KRAS-induced actin-interacting protein (KRAP) was originally characterized as a filamentous-actin-interacting protein. We have recently found that KRAP is an associated molecule with inositol 1,4,5-trisphosphate receptor (IP(3)R) and is critical for the proper subcellular localization and function of IP(3)R. However, the molecular mechanisms underlying the regulation of IP(3)R by KRAP remain elusive. In this report, to determine the critical region of KRAP protein for the regulation of IP(3)R, we generate several mutants of KRAP and examine the association with IP(3)R using coimmunoprecipitation and confocal imaging assays. Coimmunoprecipitations using the deletion mutants reveal that amino-acid residues 1-218 but not 1-199 of KRAP interact with IP(3)R, indicating that the 19-length amino-acid residues (200-218) are essential for the association with IP(3)R. This critical region is highly conserved between human and mouse KRAP. Within the critical region, substitutions of two phenylalanine residues (Phe202/Phe203) in mouse KRAP to alanines result in failure of the association with IP(3)R, suggesting that the two consecutive phenylalanine residues are indispensable for the association. Moreover, the KRAP-knockdown stable HeLa cells exhibit the inappropriate subcellular localization of IP(3)R, in which exogenous expression of full-length of KRAP properly restores the subcellular localization of IP(3)R, but not the 1-218 or 1-236 mutant, indicating that the residual carboxyl-terminal region is also required for the proper subcellular localization of KRAP-IP(3)R complex. All these results provide insight into the understandings for the molecular mechanisms underlying the regulation of IP(3)R, and would reveal a potent strategy for the drug development targeting on IP(3)R.

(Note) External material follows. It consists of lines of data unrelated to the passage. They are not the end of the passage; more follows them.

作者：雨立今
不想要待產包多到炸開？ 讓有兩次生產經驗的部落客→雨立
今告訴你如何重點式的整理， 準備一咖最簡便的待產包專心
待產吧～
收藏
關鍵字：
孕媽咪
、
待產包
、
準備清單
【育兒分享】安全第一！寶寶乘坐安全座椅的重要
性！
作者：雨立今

KRAS-induced actin-interacting protein is required for the proper localization of inositol 1,4,5-trisphosphate receptor in the epithelial cells.

Three inositol 1,4,5-trisphosphate receptor (IP(3)R) subtypes are differentially expressed among tissues and function as the Ca(2+) release channel on specialized endoplasmic reticulum (ER) membranes. The proper subcellular localization of IP(3)R is crucial for its proper function, but this molecular mechanism is unclear. KRAS-induced actin-interacting protein (KRAP) was originally identified as a cancer-related molecule, and is involved in the regulation of whole-body energy homeostasis and pancreatic exocrine system. We herein identified IP(3)R as an associated molecule with KRAP in vivo, and the association was validated by the co-immunoprecipitation and confocal immunostaining studies in mouse tissues including liver and pancreas. The association of KRAP with IP(3)R was also observed in the human epithelial cell lines including HCT116, HeLa and HEK293 cells. Intriguingly, KRAP interacts with distinct subtypes of IP(3)R in a tissue-dependent manner, i.e. IP(3)R1 and IP(3)R2 in the liver and IP(3)R2 and IP(3)R3 in the pancreas. The NH(2)-terminal amino acid residues 1-610 of IP(3)R are critical for the association with KRAP and KRAP-IP(3)R complex resides in a specialized ER but not a typical reticular ER. Furthermore, the localization of particular IP(3)R subtypes in tissues from KRAP-deficient mice is obviously disturbed, i.e. IP(3)R1 and IP(3)R2 in the liver and IP(3)R2 and IP(3)R3 in the pancreas. These findings demonstrate that KRAP physically associates with IP(3)R and regulates the proper localization of IP(3)R in the epithelial cells in vivo and cultured cells, and might shed light on the Ca(2+) signaling underlying physiological cellular programs, cancer development and metabolism-related diseases.